Rains cheer SE farmers, but deluge late for some

Published 11:46 pm Monday, September 1, 2008

Farmers in the drought-stricken Southeast halfheartedly celebrated downpours from the remnants of Tropical Storm Fay last month, when several inches of rain took the edge off a potentially disastrous season.

Some crops like corn and soybeans that are planted early were already beyond help. But the rain did help crops planted later like tobacco, cotton, peanuts and hay, which are heading toward harvest, agriculture experts said.

“These rains have improved things to a mediocre year. Otherwise it was probably going to be a horrible year,” said South Carolina Agriculture Department marketing specialist Brad Boozer.

Sign up for our daily email newsletter

Get the latest news sent to your inbox

People who monitor the serious drought gripping the Southeast are still trying to assess the exact benefit from several inches of rain that fell in northern Georgia, Alabama and the western Carolinas.

It was far too soon Monday to say what effect the downpours from Hurricane Gustav would have farther west in Louisiana, Mississippi, Alabama, Arkansas and Texas. The storm could bring more rain to recharge the moisture in the soil, but its high winds threatened peach orchards, said Perry Mobley, a commodities director for the Alabama Farmers Federation.

And the Atlantic coast might wind up with more rain than it needs later this week if Hurricane Hanna, which formed Monday off the Bahamas, works its way north as projected.

But after Fay, farms ponds refilled, lakes and rivers rose and the thirsty ground soaked up the downpour, the first time in at least two years that a decaying tropical storm has drenched the interior of the region.

On the U.S. Drought Monitor map of the Southeast, the area under the most severe classification, exceptional drought, shrank by more than three-quarters in just a week to remain in only about six counties in northern South Carolina.

The amount of land under the three most serious classes of drought combined fell from 42 percent to 27 percent.

“Something like this jump-starts us into recovery. But if it doesn’t rain for the next month, it will go back to the same story,” South Carolina climatologist Hope Mizzell said.

The rains were a mixed blessing for farmers growing North Carolina’s top crop, tobacco. It won’t help the amount of tobacco grown, but the quality should improve, said North Carolina State University crop science professor Loren Fisher.

In South Carolina, the corn and early planted soybeans are gone, wiped out in large part by a hot, dry spell during critical growing time in June.

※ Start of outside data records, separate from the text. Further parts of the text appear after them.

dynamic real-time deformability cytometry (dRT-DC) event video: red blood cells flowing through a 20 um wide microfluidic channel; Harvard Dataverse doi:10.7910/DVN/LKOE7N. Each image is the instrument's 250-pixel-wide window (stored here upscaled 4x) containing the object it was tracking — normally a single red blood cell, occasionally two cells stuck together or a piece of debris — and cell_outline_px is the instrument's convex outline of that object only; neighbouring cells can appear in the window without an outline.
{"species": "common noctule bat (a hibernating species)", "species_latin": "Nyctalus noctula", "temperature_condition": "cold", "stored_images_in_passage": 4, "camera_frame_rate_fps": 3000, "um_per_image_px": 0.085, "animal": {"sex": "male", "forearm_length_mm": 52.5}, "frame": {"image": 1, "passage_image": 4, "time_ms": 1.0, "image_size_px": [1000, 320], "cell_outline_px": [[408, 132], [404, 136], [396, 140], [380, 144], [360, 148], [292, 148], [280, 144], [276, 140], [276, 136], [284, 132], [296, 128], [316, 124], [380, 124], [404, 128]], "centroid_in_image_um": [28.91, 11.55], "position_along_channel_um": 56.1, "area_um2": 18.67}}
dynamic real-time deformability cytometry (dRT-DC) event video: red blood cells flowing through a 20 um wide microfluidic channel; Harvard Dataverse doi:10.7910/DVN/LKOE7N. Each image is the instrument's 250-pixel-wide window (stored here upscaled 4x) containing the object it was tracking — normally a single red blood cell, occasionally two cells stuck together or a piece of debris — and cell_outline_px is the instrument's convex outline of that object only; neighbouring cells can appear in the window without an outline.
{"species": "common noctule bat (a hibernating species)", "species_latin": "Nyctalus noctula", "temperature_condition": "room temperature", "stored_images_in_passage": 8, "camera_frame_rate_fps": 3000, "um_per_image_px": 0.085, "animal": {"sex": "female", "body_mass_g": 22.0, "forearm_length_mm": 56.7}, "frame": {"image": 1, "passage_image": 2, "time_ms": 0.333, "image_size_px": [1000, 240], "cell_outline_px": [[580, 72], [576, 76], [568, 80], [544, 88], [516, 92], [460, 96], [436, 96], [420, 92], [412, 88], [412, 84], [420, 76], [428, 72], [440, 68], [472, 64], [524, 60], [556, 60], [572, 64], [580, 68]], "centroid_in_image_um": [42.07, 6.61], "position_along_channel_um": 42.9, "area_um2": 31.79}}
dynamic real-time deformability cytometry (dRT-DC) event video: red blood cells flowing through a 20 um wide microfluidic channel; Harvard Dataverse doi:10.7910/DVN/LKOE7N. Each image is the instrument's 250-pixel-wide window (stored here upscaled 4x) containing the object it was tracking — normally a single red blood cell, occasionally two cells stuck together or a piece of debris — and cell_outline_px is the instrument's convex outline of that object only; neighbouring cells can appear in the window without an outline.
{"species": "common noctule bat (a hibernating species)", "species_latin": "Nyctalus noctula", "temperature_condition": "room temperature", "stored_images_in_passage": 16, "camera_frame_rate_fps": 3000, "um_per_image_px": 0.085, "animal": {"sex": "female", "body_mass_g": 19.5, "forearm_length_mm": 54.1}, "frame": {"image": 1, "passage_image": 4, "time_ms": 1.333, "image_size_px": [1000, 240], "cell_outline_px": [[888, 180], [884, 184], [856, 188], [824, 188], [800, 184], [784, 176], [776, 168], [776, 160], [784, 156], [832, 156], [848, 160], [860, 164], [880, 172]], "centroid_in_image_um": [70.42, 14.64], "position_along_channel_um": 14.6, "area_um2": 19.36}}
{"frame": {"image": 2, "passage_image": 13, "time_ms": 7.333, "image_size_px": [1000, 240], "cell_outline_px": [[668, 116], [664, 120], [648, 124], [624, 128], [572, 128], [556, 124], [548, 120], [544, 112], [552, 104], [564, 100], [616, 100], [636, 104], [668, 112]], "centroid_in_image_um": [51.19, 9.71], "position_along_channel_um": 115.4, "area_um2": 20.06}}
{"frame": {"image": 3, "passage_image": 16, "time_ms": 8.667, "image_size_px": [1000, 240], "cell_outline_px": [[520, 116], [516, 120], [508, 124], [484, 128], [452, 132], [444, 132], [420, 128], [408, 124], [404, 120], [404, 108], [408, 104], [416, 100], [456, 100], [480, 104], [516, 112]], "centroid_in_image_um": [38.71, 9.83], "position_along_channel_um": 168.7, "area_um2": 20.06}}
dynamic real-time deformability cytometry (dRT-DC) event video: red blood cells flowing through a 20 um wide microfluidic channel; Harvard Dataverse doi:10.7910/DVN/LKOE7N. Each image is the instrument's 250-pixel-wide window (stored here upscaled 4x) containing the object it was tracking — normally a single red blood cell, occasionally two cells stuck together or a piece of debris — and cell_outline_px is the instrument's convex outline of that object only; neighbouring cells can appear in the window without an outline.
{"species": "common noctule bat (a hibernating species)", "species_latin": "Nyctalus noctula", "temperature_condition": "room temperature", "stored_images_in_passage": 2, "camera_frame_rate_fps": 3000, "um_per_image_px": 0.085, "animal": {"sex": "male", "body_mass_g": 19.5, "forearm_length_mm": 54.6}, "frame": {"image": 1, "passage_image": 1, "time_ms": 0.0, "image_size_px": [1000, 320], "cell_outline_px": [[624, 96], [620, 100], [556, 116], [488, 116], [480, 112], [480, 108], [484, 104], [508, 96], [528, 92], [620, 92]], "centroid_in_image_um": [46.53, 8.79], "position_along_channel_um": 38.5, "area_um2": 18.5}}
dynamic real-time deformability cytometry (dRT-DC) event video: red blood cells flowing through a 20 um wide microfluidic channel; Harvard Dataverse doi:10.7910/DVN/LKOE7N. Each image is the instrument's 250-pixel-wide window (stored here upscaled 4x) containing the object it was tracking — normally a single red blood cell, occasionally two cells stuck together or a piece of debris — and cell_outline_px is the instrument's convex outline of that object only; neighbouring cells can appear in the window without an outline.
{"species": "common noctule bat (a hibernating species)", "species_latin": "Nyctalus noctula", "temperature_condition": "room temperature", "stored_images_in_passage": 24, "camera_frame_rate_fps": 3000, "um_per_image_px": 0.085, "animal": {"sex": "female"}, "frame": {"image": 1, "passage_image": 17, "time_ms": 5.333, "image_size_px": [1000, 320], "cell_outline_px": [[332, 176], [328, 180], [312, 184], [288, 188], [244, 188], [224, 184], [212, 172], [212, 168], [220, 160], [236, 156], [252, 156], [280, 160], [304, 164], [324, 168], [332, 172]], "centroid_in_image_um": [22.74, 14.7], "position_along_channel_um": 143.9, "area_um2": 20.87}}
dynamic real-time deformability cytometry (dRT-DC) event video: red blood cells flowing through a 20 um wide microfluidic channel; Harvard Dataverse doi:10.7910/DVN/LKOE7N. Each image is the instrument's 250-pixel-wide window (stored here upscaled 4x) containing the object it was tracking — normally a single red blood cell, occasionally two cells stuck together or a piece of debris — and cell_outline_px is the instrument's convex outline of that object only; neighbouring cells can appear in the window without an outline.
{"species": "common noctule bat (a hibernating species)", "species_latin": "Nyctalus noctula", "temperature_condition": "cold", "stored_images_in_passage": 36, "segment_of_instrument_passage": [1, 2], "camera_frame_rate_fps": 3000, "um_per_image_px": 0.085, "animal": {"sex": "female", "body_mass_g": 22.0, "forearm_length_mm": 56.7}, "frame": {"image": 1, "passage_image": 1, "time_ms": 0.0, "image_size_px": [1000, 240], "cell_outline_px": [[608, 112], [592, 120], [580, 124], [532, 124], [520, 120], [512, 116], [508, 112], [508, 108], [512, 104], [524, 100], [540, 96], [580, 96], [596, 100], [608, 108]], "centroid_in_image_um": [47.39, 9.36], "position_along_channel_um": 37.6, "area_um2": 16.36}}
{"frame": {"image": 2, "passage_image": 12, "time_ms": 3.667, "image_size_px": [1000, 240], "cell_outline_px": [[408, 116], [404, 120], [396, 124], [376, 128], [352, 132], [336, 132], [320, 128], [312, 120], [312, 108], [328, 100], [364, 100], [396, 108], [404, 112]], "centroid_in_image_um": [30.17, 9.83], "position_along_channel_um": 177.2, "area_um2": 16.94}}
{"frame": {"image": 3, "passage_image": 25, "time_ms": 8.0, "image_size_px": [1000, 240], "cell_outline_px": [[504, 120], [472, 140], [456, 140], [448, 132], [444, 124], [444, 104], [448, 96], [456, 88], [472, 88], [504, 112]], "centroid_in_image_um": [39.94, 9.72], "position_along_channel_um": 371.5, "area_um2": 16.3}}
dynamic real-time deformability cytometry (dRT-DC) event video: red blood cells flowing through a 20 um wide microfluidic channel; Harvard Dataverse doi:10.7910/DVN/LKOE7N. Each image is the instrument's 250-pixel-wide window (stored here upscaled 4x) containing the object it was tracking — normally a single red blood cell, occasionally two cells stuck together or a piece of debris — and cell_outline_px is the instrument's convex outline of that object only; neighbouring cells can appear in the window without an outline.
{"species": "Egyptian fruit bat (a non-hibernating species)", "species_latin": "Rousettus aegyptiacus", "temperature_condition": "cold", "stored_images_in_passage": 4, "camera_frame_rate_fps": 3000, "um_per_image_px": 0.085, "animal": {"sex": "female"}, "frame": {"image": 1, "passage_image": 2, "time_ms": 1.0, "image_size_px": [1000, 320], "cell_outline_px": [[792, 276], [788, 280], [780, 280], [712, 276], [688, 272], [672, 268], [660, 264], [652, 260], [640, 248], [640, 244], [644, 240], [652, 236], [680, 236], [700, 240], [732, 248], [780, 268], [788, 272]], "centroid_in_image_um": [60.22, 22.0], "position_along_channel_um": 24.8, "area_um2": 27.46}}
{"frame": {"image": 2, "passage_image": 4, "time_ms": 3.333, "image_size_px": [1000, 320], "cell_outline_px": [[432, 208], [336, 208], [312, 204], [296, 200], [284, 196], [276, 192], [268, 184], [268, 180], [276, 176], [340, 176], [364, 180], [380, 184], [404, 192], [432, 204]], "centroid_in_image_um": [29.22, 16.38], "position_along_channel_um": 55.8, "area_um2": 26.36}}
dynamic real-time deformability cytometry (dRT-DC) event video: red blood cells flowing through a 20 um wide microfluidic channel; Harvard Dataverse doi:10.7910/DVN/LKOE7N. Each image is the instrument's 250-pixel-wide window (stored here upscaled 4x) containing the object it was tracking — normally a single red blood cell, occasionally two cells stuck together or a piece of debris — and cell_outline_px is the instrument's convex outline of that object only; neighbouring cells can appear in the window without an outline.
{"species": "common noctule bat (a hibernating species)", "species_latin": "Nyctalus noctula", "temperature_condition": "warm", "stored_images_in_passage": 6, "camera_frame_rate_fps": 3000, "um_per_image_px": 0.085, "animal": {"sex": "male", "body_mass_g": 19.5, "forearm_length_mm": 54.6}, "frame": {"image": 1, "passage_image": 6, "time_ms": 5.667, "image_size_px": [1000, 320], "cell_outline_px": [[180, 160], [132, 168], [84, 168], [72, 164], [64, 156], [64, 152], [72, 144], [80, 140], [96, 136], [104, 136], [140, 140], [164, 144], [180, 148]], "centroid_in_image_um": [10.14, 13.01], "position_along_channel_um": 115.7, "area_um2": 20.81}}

But the rains are a blessing to peanuts and pastures, where cattle ranchers had feared a disaster but now have hope for fall hay, Boozer said.

“Things are improving for those folks, but as dry as it was early on, these rains now aren’t going to make up for June,” Boozer said.

Farmers in north Georgia welcomed the rains, but Fay damaged corn, cotton and pecans in southern Georgia with wind knocking over the plants and bringing disease to soybeans and peanuts, state Agriculture Commissioner Tommy Irvin said.

“Water can be an asset, but it can also be evil to a farmer too,” Irvin said.

The drought hasn’t been bad for all farmers in the Southeast. The dry summer has led to one of the best seasons in a long time for Yates Christmas Tree Farm in Boone, N.C., owner Harry Yates said.

The Fraser firs that Yates grows are dry weather plants and they got rain during the critical growing season in the spring. But Yates said he was still glad to see several inches of rain from the remnants of Fay,

“All that rain was a real good thing,” Yates said. “It builds up the water table and that is going to help everybody.”